▶ _RECORDS TO USE_:
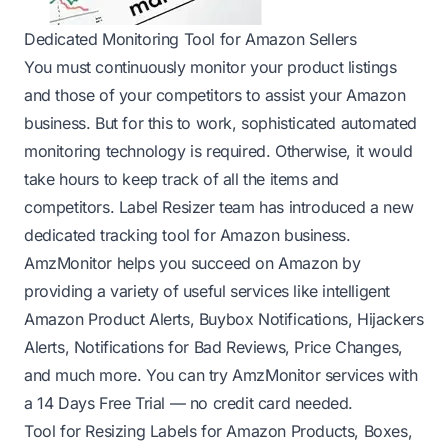
Dedicated Monitoring Tool for Amazon Sellers
You must continuously monitor your product listings
and those of your competitors to assist your Amazon
business. But for this to work, sophisticated automated
monitoring technology is required. Otherwise, it would
take hours to keep track of all the items and
competitors. Label Resizer team has introduced a new
dedicated tracking tool for Amazon business.
AmzMonitor
helps you succeed on Amazon by
providing a variety of useful services like intelligent
Amazon Product Alerts, Buybox Notifications, Hijackers
Alerts, Notifications for Bad Reviews, Price Changes,
and much more. You can try
AmzMonitor
services with
a
14 Days Free Trial
— no credit card needed.
Tool for Resizing Labels for Amazon Products, Boxes,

▶ _EXERCISE REQUIREMENTS_: Please put every line of text from the records above into a JSON list of strings, one string per line, leaving out blank lines and the pictures.

▶ _SOLVED EXERCISE_:
[
  "Dedicated Monitoring Tool for Amazon Sellers",
  "You must continuously monitor your product listings",
  "and those of your competitors to assist your Amazon",
  "business. But for this to work, sophisticated automated",
  "monitoring technology is required. Otherwise, it would",
  "take hours to keep track of all the items and",
  "competitors. Label Resizer team has introduced a new",
  "dedicated tracking tool for Amazon business.",
  "AmzMonitor",
  "helps you succeed on Amazon by",
  "providing a variety of useful services like intelligent",
  "Amazon Product Alerts, Buybox Notifications, Hijackers",
  "Alerts, Notifications for Bad Reviews, Price Changes,",
  "and much more. You can try",
  "AmzMonitor",
  "services with",
  "a",
  "14 Days Free Trial",
  "— no credit card needed.",
  "Tool for Resizing Labels for Amazon Products, Boxes,"
]